* _Short task_: Reproduce every line of the following items verbatim, with no changes.

Layout element entries:

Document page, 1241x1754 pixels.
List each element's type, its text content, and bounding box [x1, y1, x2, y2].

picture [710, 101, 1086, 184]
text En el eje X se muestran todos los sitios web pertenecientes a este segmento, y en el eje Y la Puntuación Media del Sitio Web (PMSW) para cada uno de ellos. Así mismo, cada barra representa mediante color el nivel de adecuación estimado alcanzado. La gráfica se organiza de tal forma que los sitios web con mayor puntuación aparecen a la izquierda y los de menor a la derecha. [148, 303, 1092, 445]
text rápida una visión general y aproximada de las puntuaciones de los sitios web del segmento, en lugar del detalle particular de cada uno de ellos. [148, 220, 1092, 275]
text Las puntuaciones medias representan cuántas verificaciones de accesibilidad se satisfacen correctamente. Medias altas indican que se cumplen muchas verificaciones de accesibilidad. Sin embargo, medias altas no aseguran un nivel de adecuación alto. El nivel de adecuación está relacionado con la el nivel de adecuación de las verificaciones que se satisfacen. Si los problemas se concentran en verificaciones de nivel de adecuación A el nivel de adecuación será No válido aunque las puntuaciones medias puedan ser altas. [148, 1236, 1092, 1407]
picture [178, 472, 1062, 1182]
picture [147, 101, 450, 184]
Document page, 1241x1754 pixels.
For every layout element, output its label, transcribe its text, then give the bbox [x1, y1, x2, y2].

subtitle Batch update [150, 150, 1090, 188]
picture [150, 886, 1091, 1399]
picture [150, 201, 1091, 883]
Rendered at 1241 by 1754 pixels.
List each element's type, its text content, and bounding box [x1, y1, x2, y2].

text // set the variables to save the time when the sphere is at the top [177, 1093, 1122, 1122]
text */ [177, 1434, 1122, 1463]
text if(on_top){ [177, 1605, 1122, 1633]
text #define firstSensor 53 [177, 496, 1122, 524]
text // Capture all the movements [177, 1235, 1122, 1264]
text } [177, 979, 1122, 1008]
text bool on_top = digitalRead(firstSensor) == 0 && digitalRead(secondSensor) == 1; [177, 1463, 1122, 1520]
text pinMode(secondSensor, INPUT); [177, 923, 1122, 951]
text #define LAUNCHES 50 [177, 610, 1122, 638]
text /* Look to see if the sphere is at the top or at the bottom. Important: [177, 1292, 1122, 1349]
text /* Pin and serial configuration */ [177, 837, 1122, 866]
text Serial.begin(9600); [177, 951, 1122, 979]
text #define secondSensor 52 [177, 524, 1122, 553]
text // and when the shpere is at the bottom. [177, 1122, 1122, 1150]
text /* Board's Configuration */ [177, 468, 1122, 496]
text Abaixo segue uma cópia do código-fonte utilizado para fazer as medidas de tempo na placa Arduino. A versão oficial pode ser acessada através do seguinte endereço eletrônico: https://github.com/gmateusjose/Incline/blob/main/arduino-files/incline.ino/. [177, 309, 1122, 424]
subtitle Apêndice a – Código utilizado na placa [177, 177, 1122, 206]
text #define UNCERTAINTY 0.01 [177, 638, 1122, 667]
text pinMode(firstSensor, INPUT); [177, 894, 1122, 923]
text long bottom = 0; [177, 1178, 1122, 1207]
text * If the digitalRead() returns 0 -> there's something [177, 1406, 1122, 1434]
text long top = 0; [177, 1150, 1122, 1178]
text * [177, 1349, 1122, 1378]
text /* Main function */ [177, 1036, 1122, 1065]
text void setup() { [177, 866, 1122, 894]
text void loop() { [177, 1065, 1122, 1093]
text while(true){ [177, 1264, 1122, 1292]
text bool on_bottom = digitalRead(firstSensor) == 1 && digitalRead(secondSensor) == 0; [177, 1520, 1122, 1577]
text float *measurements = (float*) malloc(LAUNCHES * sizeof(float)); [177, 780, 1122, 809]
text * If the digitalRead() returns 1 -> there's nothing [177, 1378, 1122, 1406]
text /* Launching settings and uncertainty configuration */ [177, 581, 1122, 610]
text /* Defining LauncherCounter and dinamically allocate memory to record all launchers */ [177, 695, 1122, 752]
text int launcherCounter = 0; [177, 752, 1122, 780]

* _The completed task_:
Document page, 1241x1754 pixels.
List each element's type, its text content, and bounding box [x1, y1, x2, y2].

picture [710, 101, 1086, 184]
text En el eje X se muestran todos los sitios web pertenecientes a este segmento, y en el eje Y la Puntuación Media del Sitio Web (PMSW) para cada uno de ellos. Así mismo, cada barra representa mediante color el nivel de adecuación estimado alcanzado. La gráfica se organiza de tal forma que los sitios web con mayor puntuación aparecen a la izquierda y los de menor a la derecha. [148, 303, 1092, 445]
text rápida una visión general y aproximada de las puntuaciones de los sitios web del segmento, en lugar del detalle particular de cada uno de ellos. [148, 220, 1092, 275]
text Las puntuaciones medias representan cuántas verificaciones de accesibilidad se satisfacen correctamente. Medias altas indican que se cumplen muchas verificaciones de accesibilidad. Sin embargo, medias altas no aseguran un nivel de adecuación alto. El nivel de adecuación está relacionado con la el nivel de adecuación de las verificaciones que se satisfacen. Si los problemas se concentran en verificaciones de nivel de adecuación A el nivel de adecuación será No válido aunque las puntuaciones medias puedan ser altas. [148, 1236, 1092, 1407]
picture [178, 472, 1062, 1182]
picture [147, 101, 450, 184]
Document page, 1241x1754 pixels.
For every layout element, output its label, transcribe its text, then give the bbox [x1, y1, x2, y2].

subtitle Batch update [150, 150, 1090, 188]
picture [150, 886, 1091, 1399]
picture [150, 201, 1091, 883]
Rendered at 1241 by 1754 pixels.
List each element's type, its text content, and bounding box [x1, y1, x2, y2].

text // set the variables to save the time when the sphere is at the top [177, 1093, 1122, 1122]
text */ [177, 1434, 1122, 1463]
text if(on_top){ [177, 1605, 1122, 1633]
text #define firstSensor 53 [177, 496, 1122, 524]
text // Capture all the movements [177, 1235, 1122, 1264]
text } [177, 979, 1122, 1008]
text bool on_top = digitalRead(firstSensor) == 0 && digitalRead(secondSensor) == 1; [177, 1463, 1122, 1520]
text pinMode(secondSensor, INPUT); [177, 923, 1122, 951]
text #define LAUNCHES 50 [177, 610, 1122, 638]
text /* Look to see if the sphere is at the top or at the bottom. Important: [177, 1292, 1122, 1349]
text /* Pin and serial configuration */ [177, 837, 1122, 866]
text Serial.begin(9600); [177, 951, 1122, 979]
text #define secondSensor 52 [177, 524, 1122, 553]
text // and when the shpere is at the bottom. [177, 1122, 1122, 1150]
text /* Board's Configuration */ [177, 468, 1122, 496]
text Abaixo segue uma cópia do código-fonte utilizado para fazer as medidas de tempo na placa Arduino. A versão oficial pode ser acessada através do seguinte endereço eletrônico: https://github.com/gmateusjose/Incline/blob/main/arduino-files/incline.ino/. [177, 309, 1122, 424]
subtitle Apêndice a – Código utilizado na placa [177, 177, 1122, 206]
text #define UNCERTAINTY 0.01 [177, 638, 1122, 667]
text pinMode(firstSensor, INPUT); [177, 894, 1122, 923]
text long bottom = 0; [177, 1178, 1122, 1207]
text * If the digitalRead() returns 0 -> there's something [177, 1406, 1122, 1434]
text long top = 0; [177, 1150, 1122, 1178]
text * [177, 1349, 1122, 1378]
text /* Main function */ [177, 1036, 1122, 1065]
text void setup() { [177, 866, 1122, 894]
text void loop() { [177, 1065, 1122, 1093]
text while(true){ [177, 1264, 1122, 1292]
text bool on_bottom = digitalRead(firstSensor) == 1 && digitalRead(secondSensor) == 0; [177, 1520, 1122, 1577]
text float *measurements = (float*) malloc(LAUNCHES * sizeof(float)); [177, 780, 1122, 809]
text * If the digitalRead() returns 1 -> there's nothing [177, 1378, 1122, 1406]
text /* Launching settings and uncertainty configuration */ [177, 581, 1122, 610]
text /* Defining LauncherCounter and dinamically allocate memory to record all launchers */ [177, 695, 1122, 752]
text int launcherCounter = 0; [177, 752, 1122, 780]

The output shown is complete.